RIO DE JANIERO, BRAZIL – Those living in the Cidade Maravilhosa will have noticed the Brazilian Reais (Real) not going as far they used to, beyond the soaring value against the U.S. Dollar. In fact, inflation has risen by it’s highest degree in five years, to 0.83 percent in November, as published by the IBGE (Brazilian Geographic Statistics Institute).

The price of goods has gone up markedly in the last 12 months, image by Wikimedia Creative Commons License.

Amid concerns of an overheating economy, some analysts are voicing concern about the decreased consumer buying power. Looking back over the last 12 months, the Banco Central’s December 1 breakdown of the Consumer Price Index displays net increase across all monitored product categories.

The food and beverages category experienced an overall climb in price of 6.58 percent, and the IGBE’s figures told the same story, food having experienced in it’s measurements an inflationary increase of 2.2 percent over the course of November alone.

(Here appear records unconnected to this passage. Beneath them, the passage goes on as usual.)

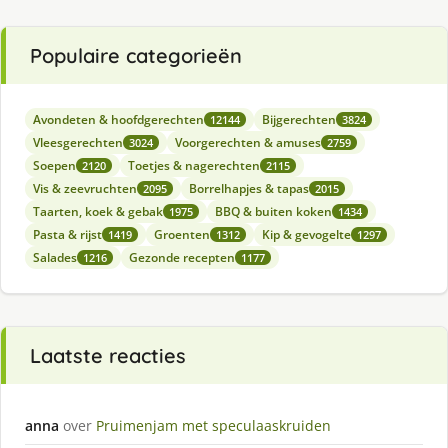
Populaire categorieën
Avondeten & hoofdgerechten
Bijgerechten
12144
3824
Vleesgerechten
Voorgerechten & amuses
3024
2759
Soepen
Toetjes & nagerechten
2120
2115
Vis & zeevruchten
Borrelhapjes & tapas
2095
2015
Taarten, koek & gebak
BBQ & buiten koken
1975
1434
Pasta & rijst
Groenten
Kip & gevogelte
1419
1312
1297
Salades
Gezonde recepten
1216
1177
Laatste reacties
anna
over
Pruimenjam met speculaaskruiden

Eulina Nunes dos Santos, IBGE prices department coordinator, said recently “There has been a confluence of strong overseas demand and from the domestic market, basically because of greater purchasing power from consumers”. She continues to illustrate, “Meats soared 10.7 percent in November, which represents 30 percent of the overall monthly index”.

Eulina Nunes dos Santos, Coordenadora de Índices de Preços, photo courtesy of www.ibge.gov.br.

Economist Silvio Campos Neto from Banco Schahin said however while there is increased pressure on the price of goods such as meat and sugar, other staples such as rice, beans, and cereals were, relatively speaking, under control and stable.

This recent surge in the cost of goods runs parallel to a dramatic increase in the cost of bricks and mortar, for which some are concerned could prove to be a bubble in Real Estate, with an inevitable burst. This is to be expected perhaps, in view of the approaching FIFA 2014 World Cup and 2016 Olympics, as landlords look to increase rents and vendors bump up prices in order to cash in on the expected influx of investment.

Julia, an foreigner living in Rio working in education offers: “Recently I was ready to buy (and) I found it completely impossible to find anything in my price range. Last year I know I would have been able to find something affordable in Copacabana, but I’ve noticed a leap of about 50 percent in house prices in that area.”

There is better news for the cellphone user and internet surfer though, as the cost of communications has increased only marginally over the last year by 0.39 percent, according to the Banco Central. Commuters will also be heartened by a similarly small price increase of 1.98 percent in transportation.